Menurutnya hal itu sangat wajar mengingat pemahaman masyarakat terhadap pentingnya PADU masih sangat rendah. Umumnya warga masyarakat berpandangan, kata dokter gizi medik yang pernah menjadi staf ahli di BKKBN ini, bahwa pendidikan identik dengan sekolah sehingga pendidikan di usia dini dinilai belum perlu.

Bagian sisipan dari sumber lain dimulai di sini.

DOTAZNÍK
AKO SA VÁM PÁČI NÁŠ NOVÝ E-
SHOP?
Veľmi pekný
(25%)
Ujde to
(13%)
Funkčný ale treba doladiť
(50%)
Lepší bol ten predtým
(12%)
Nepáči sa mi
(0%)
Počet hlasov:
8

Padahal, lanjutnya, kurangnya pemahaman akan konsep PADU sangat erat hubungannya dengan persoalan rendahnya kualitas sumber daya manusia (SDM) di Indonesia saat ini. Fasli mengungkapkan masalah pendidikan yang sangat mendasar masih berkisar pada pada belum tercapainya pemerataan.

Soal cakupan dan mutu
Data arus siswa dari Balitbang Diknas pada 2000 menunjukkan dari sekitar 26 juta anak usia 0-6 tahun, ungkapnya, baru sekitar 7,5 juta (27%) yang terlayani berbagai satuan pendidikan prasekolah atau PADU. Anak usia 4-6 tahun yang total jumlahnya 12,6 juta masih sekitar 8 juta (63,4%) yang belum terlayani pendidikannya.

Di samping itu belum semua anak usia 7-15 tahun tertampung di SD/MI (Madrasah Ibtidaiyah) dan SLTP/MTs (Madrasah Tsanawiyah). Untuk tingkat SD/MI (7-12 tahun) baru terlayani 24,4 juta dari 25,8 juta yang berarti ada 1,4 juta anak yang tidak bersekolah di SD/MI atau fasilitas yang ada baru mencakup 94,5% peserta didik.

Sedangkan usia SLTP/MTs (13-15 tahun) baru terlayani 7,29 juta dari 13,1 juta anak yang berarti ada 5,8 juta anak yang tidak sekolah atau cakupan peserta didik baru mencapai 55,7%. Jika melihat retensi kohor (waktu kelahiran sama), anak masuk SD yang langsung dapat melanjutkan sampai perguruan tinggi angkanya lebih rendah lagi.

Yaitu hanya 11,6% pada waktu yang seharusnya. Berarti sekitar 88,4% tertinggal di perjalanan dari jenjang pendidikan terendah, baik karena tinggal kelas, putus sekolah di berbagai jenjang selanjutnya maupun tidak melanjutkan lagi sekolahnya walaupun sudah lulus dari satu jenjang pendidikan.

Sementara itu masalah yang tak bisa diabaikan adalah rendahnya mutu hasil pendidikan. Penduduk buta huruf usia 10 tahun ke atas masih tinggi yaitu sekitar 18,7 juta orang (11%) dan usia 10-44 tahun tercatat 5,9 juta orang. Tingginya angka buta huruf karena masih terus terjadi siswa putus SD di kelas awal (1-3) yaitu 250.000-300.000 per tahun.